How to Choose What Books to Read

Picking what books to read is always challenging. Time is limited, and even the fastest reader can only read a handful of books in her lifetime. Through the years I’ve collected some criteria for choosing what I read, either by experience or by stealing from greater minds, which can help you in the process of choosing the right books.

  • Long-term value: will what you learn from this book be relevant in the long-term, say, in 10 years or more1?

    If you apply this rule, you’ll soon discover that most of what “everybody is reading” won’t make the cut.

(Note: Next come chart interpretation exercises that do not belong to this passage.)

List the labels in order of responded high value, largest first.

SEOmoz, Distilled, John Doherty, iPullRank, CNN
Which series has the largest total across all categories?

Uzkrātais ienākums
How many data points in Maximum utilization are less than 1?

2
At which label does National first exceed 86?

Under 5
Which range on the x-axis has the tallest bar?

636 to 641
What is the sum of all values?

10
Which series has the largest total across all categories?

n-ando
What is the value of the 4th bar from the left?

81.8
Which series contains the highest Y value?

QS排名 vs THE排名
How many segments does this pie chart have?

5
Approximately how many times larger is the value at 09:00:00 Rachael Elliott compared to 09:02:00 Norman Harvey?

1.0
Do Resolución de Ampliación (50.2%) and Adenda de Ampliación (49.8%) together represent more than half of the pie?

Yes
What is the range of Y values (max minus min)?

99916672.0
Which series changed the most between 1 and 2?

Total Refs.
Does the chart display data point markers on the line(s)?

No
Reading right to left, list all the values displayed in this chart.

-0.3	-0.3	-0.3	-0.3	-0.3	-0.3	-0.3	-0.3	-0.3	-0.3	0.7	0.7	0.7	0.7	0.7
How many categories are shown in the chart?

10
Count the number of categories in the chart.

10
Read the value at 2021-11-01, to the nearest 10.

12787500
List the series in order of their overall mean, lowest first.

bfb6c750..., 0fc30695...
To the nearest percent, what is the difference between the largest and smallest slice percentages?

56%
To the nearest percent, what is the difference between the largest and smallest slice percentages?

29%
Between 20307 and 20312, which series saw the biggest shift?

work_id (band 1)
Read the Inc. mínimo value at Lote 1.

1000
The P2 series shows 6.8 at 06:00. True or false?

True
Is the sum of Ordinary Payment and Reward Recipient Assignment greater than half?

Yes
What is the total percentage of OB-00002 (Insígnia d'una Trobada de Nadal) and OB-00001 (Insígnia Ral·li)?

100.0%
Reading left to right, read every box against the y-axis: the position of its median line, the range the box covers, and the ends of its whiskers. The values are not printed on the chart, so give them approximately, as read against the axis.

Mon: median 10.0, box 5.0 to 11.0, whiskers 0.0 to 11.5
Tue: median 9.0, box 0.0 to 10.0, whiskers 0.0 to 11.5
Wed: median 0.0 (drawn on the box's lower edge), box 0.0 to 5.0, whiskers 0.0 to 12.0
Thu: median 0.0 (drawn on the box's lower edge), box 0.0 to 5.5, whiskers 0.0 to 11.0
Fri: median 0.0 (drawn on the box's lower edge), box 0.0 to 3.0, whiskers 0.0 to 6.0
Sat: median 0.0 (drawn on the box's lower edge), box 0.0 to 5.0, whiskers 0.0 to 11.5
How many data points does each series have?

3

    For books, time is like a test of quality. Trust book recommendations, but not too much. Most new books follow the “book-marketing manual”, paying the media to get attention, having their authors interviewed in popular podcasts, etc. Suddenly it seems that everybody is reading that new, shiny book. Meanwhile, Marcus Aurelius cannot rely on paid advertising to promote his outstanding Meditations, written almost 2,000 years ago.

  • Leverage: “Leverage is achieving results significantly greater than the force you put in2.” Will reading this book give you leverage? If yes, what kind of leverage? Where can you apply it? How can you keep it?

    The Great Mental Models, Volume 1: General Thinking Concepts by Shane Parrish is one of the best books I’ve read in the last years. This is a book that will stand the test of time, and will provide great leverage, because “the skill of finding the right solution for the right problem is one form of wisdom3”.

  • Thinking and decision making: will this book help my thinking process? Will it help me make better decisions?

    How to Take Smart Notes by Sónke Ahrens, explains Luhmann’s Zettelkasten could help you improve not only your note-taking but also your thinking process. Expressing what we’ve read about by writing our insights confronts us with our lack of understanding.

  • Step out of your domain of expertise. Will reading this book give a different perspective on a particular topic, or are you falling in some kind of confirmation bias? Will it require effort on my part to understand what the author is proposing? (For non-fiction, books that don’t challenge you or that don’t require any effort to read are usually not worth your time.)

    Some people don’t read books like Frankl’s Man’s Search for Meaning because they fear to confront their long-term purpose and motivation. Or because reading about Nazi’s concentration camps make them feel uncomfortable. Other people can’t stand Nassim Taleb’s attitude, even if some of his books are of indispensable reading. Some people criticize James P. Carse for writing Finite and Infinite Games as it were a theological treatise from centuries ago, but the book it’s definitely worth your time.

  • What questions do I expect this book to answer? Sometime you read a book because you trust the author. In those cases, even if there is an emotional component involved, you implicitly know the topics the author writes about, and how the book can help you. Most of the time, however, you should have in mind what questions do you expect the author to anwser in the book.

Book Reading 2020 (non-fiction)

In 2020, I read 17 non-fiction books:

If you are looking for non-fiction book recommendations for 2021, you can’t go wrong with The Great Mental Models by Shane Parrish, How to Take Smart Notes by Sönke Ahrens, and The Practice by Seth Godin.

Even if in 2020 I read more non-fiction books than in previous years, I didn’t accomplish my goal of two books per month. I broke my reading routine several times for days and sometimes even weeks. So, borrowing from one the Knights Radiant ideals4, this year I’ll focus on journey before destination. I’ll focus on reading at least 25 five pages every day.

Book Reading 2020 (fiction and fantasy)

I also read 6 novels, some of them very long:

I love both fiction, hard science-fiction, and fantasy books. But if I had to pick one book from the list above, I recommend Cryptonomicon by Neal Stephenson. The plot happens in two parallel timelines, alternating between code-breakers and tactical-deception operatives in World War II, and their part-decendants building a data haven and anonymous cyber-banking in the late 1990’s.

Happy reading!

  1. There are exceptions to this rule, for example, when you want to learn something specific and tactical. But those exceptions should be few. 

  2. The Great Mental Models Volume 2: Physics, Chemestry and Biology, by Shane Parrish, p. 110. 

  3. cfr The Great Mental Models, Volume 1, by Shane Parrish, Kindle Edition, loc. 98 

  4. Taken from Brandon Sanderson’s The Way of Kings, from the Stormlight Archive series.